## PROBLEM DESCRIPTION
Please reproduce the passage about Aegon's profit and platform business word for word, from its first sentence to its last.

Operating profit increased by 16 per cent compared with Q2 2020 to reach £38m.

Aegon stated: “Higher fee revenues from the growth of the platform business and favorable equity markets, along with lower expenses, more than offset the impacts from the loss of earnings due to the sale of Stonebridge and the gradual run-off of the traditional product portfolio.”

Aegon said it will continue to invest in its workplace proposition, with an example of this being its recent purchase of Pension Geeks.

From this Aegon expects to personalise communications to clients and drive growth.

Last month, Aegon told FTAdviser that its platform migration issues were in the past as 100 advice firms joined in the past year and existing firms returned to post service levels.

Ronnie Taylor, chief distribution officer at Aegon, said a number of firms left the platform as a result of the migration disruption but the more common response of advisers was to reduce the extent to which they used the Aegon platform over other providers. 

Now, he said, many of these firms were choosing to work more closely with Aegon again and in addition it has added about “100 new, significant firms over the last year or so”.

Aegon currently has about 1,000 firms that are actively managed out of about 6,000 advice firms which have assets on the platform.

Aegon bought the Cofunds platform in August 2016 but its later attempt to replatform resulted in a wide range of issues, with clients unable to access basic functions on the site for months. 

By June 2018 efforts to solve the issues had cost the company an additional £3m.

## RECORDS PROVIDED
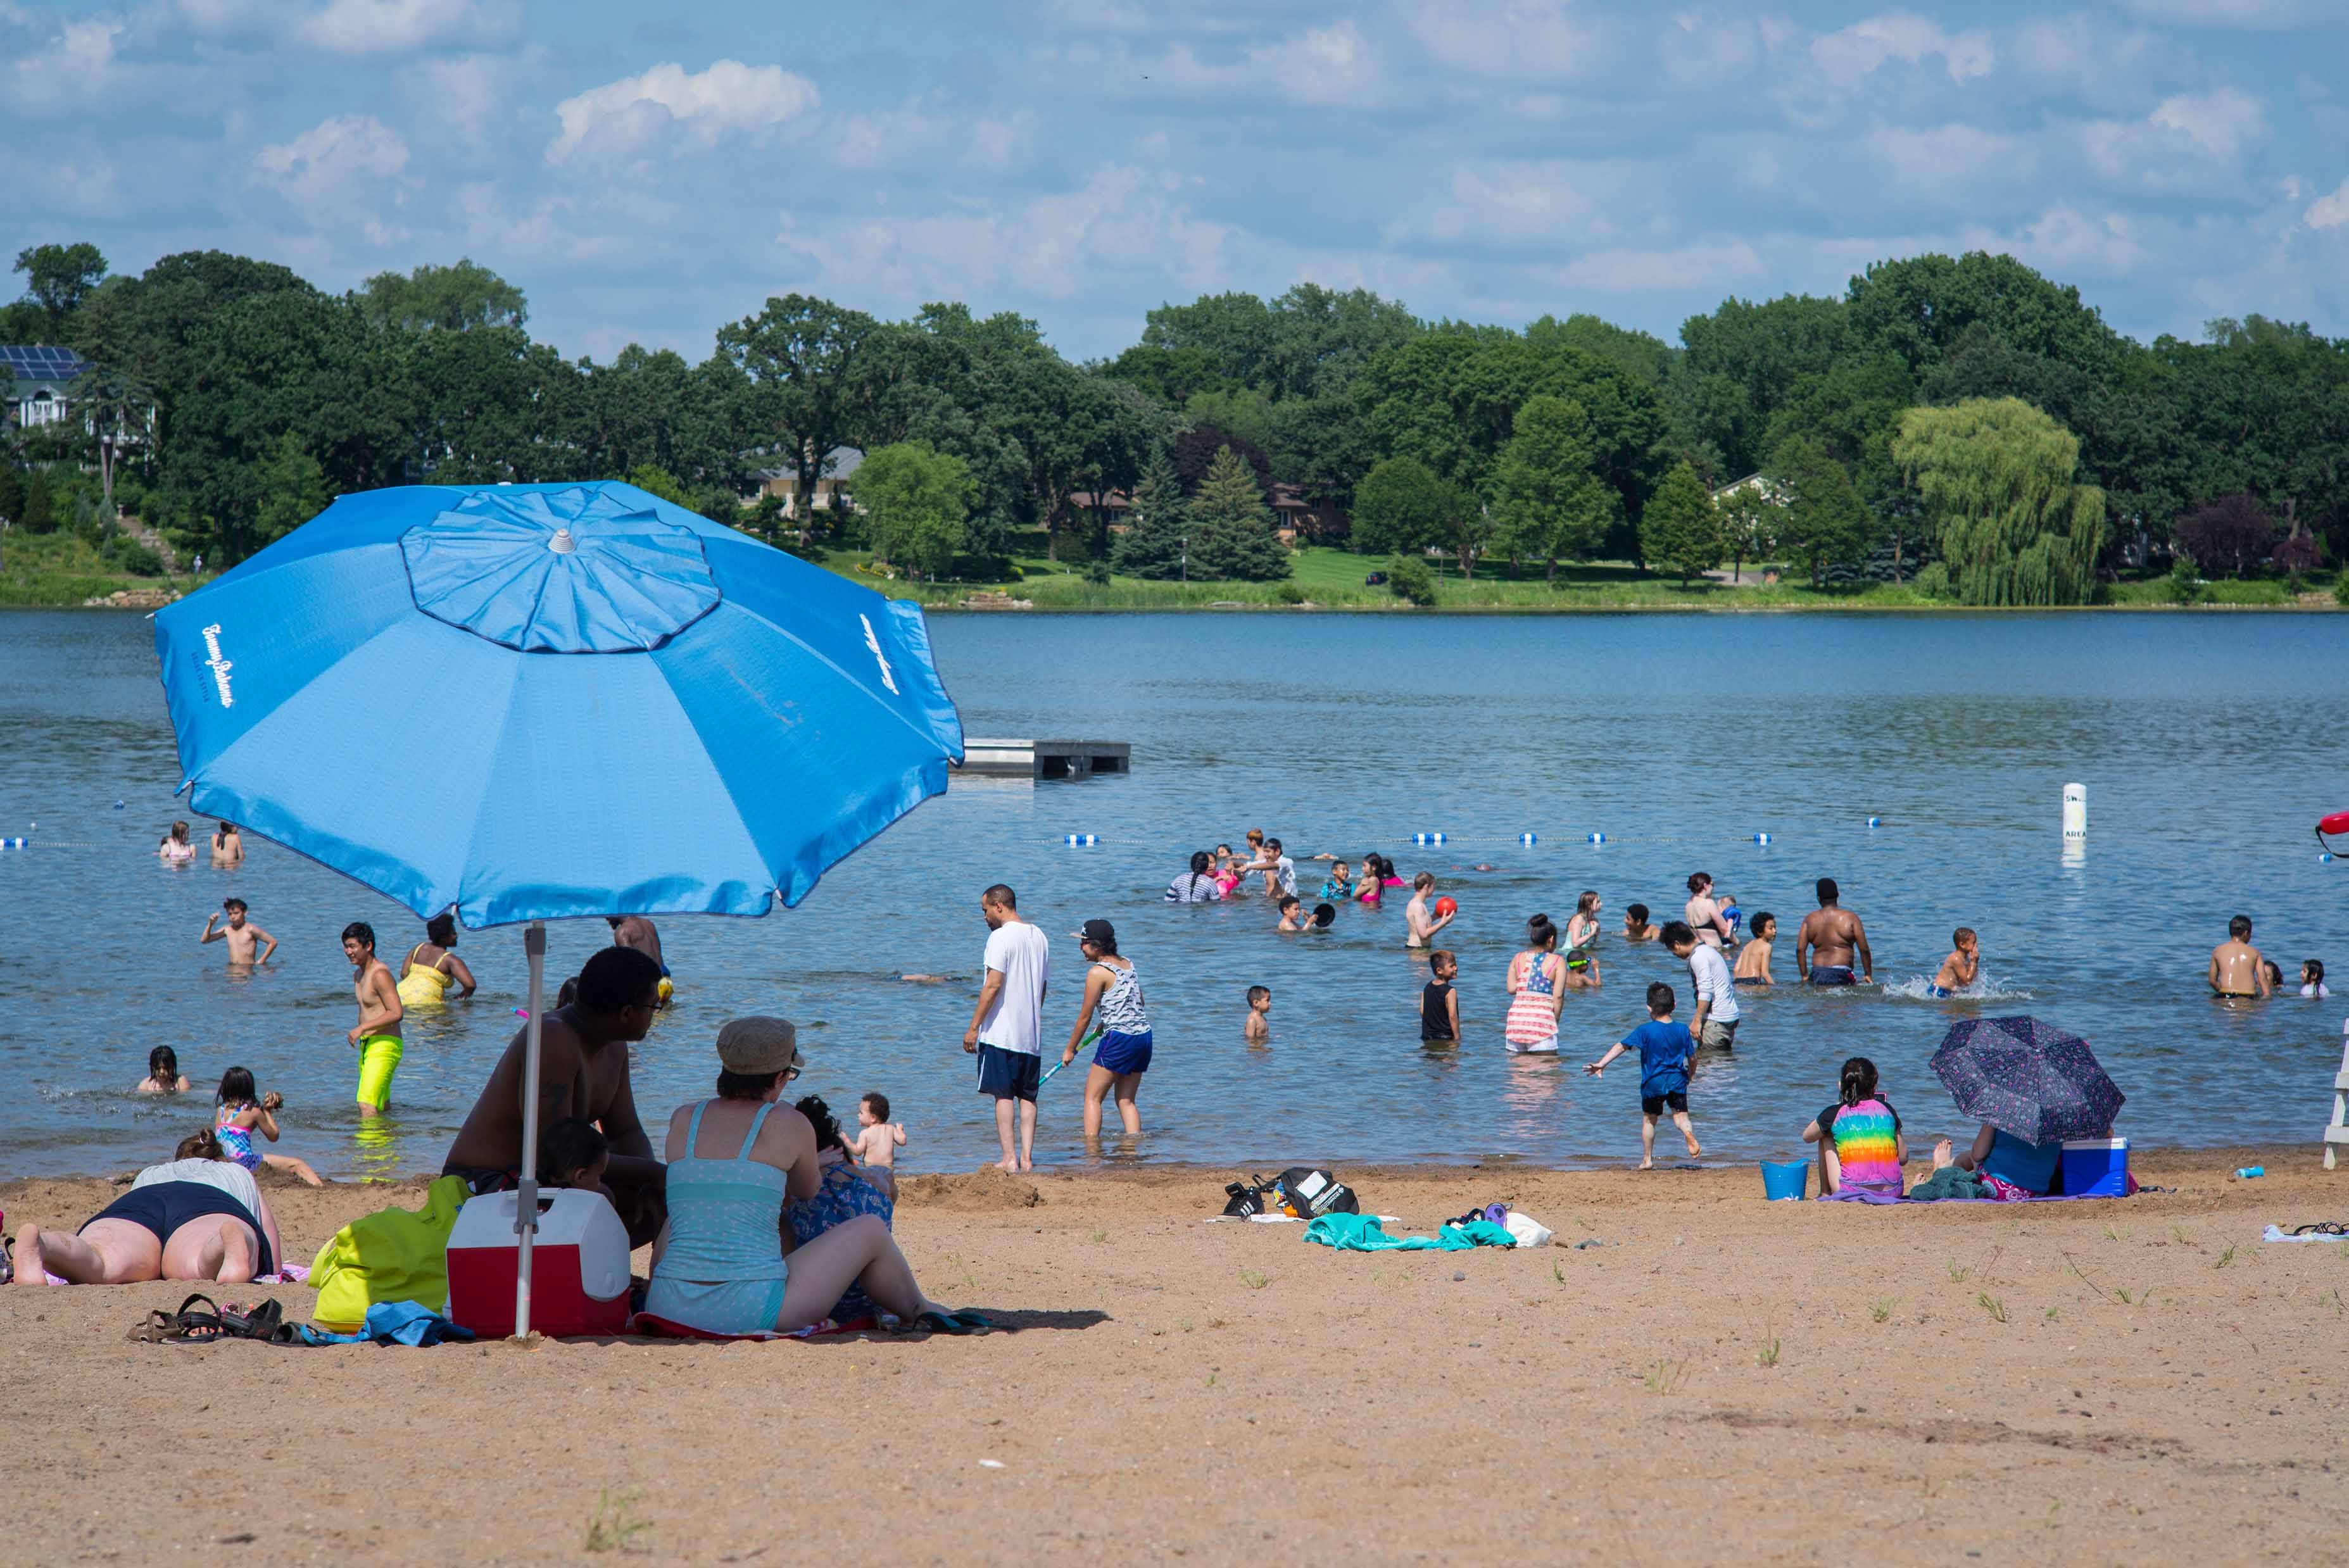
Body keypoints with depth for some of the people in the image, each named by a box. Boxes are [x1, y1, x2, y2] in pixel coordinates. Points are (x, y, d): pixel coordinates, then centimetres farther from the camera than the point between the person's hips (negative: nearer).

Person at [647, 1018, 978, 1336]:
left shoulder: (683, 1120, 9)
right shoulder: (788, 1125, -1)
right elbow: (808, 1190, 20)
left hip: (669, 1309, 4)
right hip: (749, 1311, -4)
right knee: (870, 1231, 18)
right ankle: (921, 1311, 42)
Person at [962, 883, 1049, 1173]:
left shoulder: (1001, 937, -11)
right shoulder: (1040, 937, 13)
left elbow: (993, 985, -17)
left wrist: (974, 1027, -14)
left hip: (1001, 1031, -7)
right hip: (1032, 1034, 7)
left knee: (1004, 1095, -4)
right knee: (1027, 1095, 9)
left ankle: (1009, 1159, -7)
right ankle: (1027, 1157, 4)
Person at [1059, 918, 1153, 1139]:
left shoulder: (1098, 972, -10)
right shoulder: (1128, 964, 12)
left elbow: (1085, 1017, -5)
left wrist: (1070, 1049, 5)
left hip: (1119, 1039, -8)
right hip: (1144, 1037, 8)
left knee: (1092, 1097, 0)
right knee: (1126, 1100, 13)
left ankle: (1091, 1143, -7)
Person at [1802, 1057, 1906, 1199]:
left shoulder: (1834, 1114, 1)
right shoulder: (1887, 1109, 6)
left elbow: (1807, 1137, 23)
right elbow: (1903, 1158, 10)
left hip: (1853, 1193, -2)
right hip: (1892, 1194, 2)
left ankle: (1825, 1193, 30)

## SOLUTION TO THE EXERCISE
Operating profit increased by 16 per cent compared with Q2 2020 to reach £38m.

Aegon stated: “Higher fee revenues from the growth of the platform business and favorable equity markets, along with lower expenses, more than offset the impacts from the loss of earnings due to the sale of Stonebridge and the gradual run-off of the traditional product portfolio.”

Aegon said it will continue to invest in its workplace proposition, with an example of this being its recent purchase of Pension Geeks.

From this Aegon expects to personalise communications to clients and drive growth.

Last month, Aegon told FTAdviser that its platform migration issues were in the past as 100 advice firms joined in the past year and existing firms returned to post service levels.

Ronnie Taylor, chief distribution officer at Aegon, said a number of firms left the platform as a result of the migration disruption but the more common response of advisers was to reduce the extent to which they used the Aegon platform over other providers. 

Now, he said, many of these firms were choosing to work more closely with Aegon again and in addition it has added about “100 new, significant firms over the last year or so”.

Aegon currently has about 1,000 firms that are actively managed out of about 6,000 advice firms which have assets on the platform.

Aegon bought the Cofunds platform in August 2016 but its later attempt to replatform resulted in a wide range of issues, with clients unable to access basic functions on the site for months. 

By June 2018 efforts to solve the issues had cost the company an additional £3m.